Extract every entry word for word. Skip the pictures.

== MATERIAL FOR THIS TASK ==

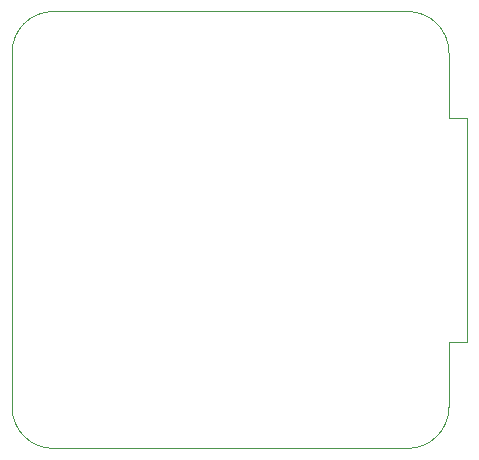
<source format=gbr>
%TF.GenerationSoftware,KiCad,Pcbnew,(6.0.0)*%
%TF.CreationDate,2022-01-17T22:08:50-08:00*%
%TF.ProjectId,encoder,656e636f-6465-4722-9e6b-696361645f70,1*%
%TF.SameCoordinates,Original*%
%TF.FileFunction,Profile,NP*%
%FSLAX46Y46*%
G04 Gerber Fmt 4.6, Leading zero omitted, Abs format (unit mm)*
G04 Created by KiCad (PCBNEW (6.0.0)) date 2022-01-17 22:08:50*
%MOMM*%
%LPD*%
G01*
G04 APERTURE LIST*
%TA.AperFunction,Profile*%
%ADD10C,0.100000*%
%TD*%
G04 APERTURE END LIST*
D10*
X95000000Y-98500000D02*
G75*
G03*
X98500000Y-95000000I0J3500000D01*
G01*
X61500000Y-95000000D02*
G75*
G03*
X65000000Y-98500000I3500000J0D01*
G01*
X65000000Y-61500000D02*
G75*
G03*
X61500000Y-65000000I0J-3500000D01*
G01*
X98500000Y-65000000D02*
G75*
G03*
X95000000Y-61500000I-3500000J0D01*
G01*
X98500000Y-89500000D02*
X98500000Y-95000000D01*
X100000000Y-89500000D02*
X98500000Y-89500000D01*
X100000000Y-70500000D02*
X100000000Y-89500000D01*
X98500000Y-70500000D02*
X100000000Y-70500000D01*
X98500000Y-65000000D02*
X98500000Y-70500000D01*
X65000000Y-61500000D02*
X95000000Y-61500000D01*
X65000000Y-98500000D02*
X95000000Y-98500000D01*
X61500000Y-65000000D02*
X61500000Y-95000000D01*
M02*

</source>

===

**SOLUTION:**
<source format=gbr>
%TF.GenerationSoftware,KiCad,Pcbnew,(6.0.0)*%
%TF.CreationDate,2022-01-17T22:08:50-08:00*%
%TF.ProjectId,encoder,656e636f-6465-4722-9e6b-696361645f70,1*%
%TF.SameCoordinates,Original*%
%TF.FileFunction,Profile,NP*%
%FSLAX46Y46*%
G04 Gerber Fmt 4.6, Leading zero omitted, Abs format (unit mm)*
G04 Created by KiCad (PCBNEW (6.0.0)) date 2022-01-17 22:08:50*
%MOMM*%
%LPD*%
G01*
G04 APERTURE LIST*
%TA.AperFunction,Profile*%
%ADD10C,0.100000*%
%TD*%
G04 APERTURE END LIST*
D10*
X95000000Y-98500000D02*
G75*
G03*
X98500000Y-95000000I0J3500000D01*
G01*
X61500000Y-95000000D02*
G75*
G03*
X65000000Y-98500000I3500000J0D01*
G01*
X65000000Y-61500000D02*
G75*
G03*
X61500000Y-65000000I0J-3500000D01*
G01*
X98500000Y-65000000D02*
G75*
G03*
X95000000Y-61500000I-3500000J0D01*
G01*
X98500000Y-89500000D02*
X98500000Y-95000000D01*
X100000000Y-89500000D02*
X98500000Y-89500000D01*
X100000000Y-70500000D02*
X100000000Y-89500000D01*
X98500000Y-70500000D02*
X100000000Y-70500000D01*
X98500000Y-65000000D02*
X98500000Y-70500000D01*
X65000000Y-61500000D02*
X95000000Y-61500000D01*
X65000000Y-98500000D02*
X95000000Y-98500000D01*
X61500000Y-65000000D02*
X61500000Y-95000000D01*
M02*

</source>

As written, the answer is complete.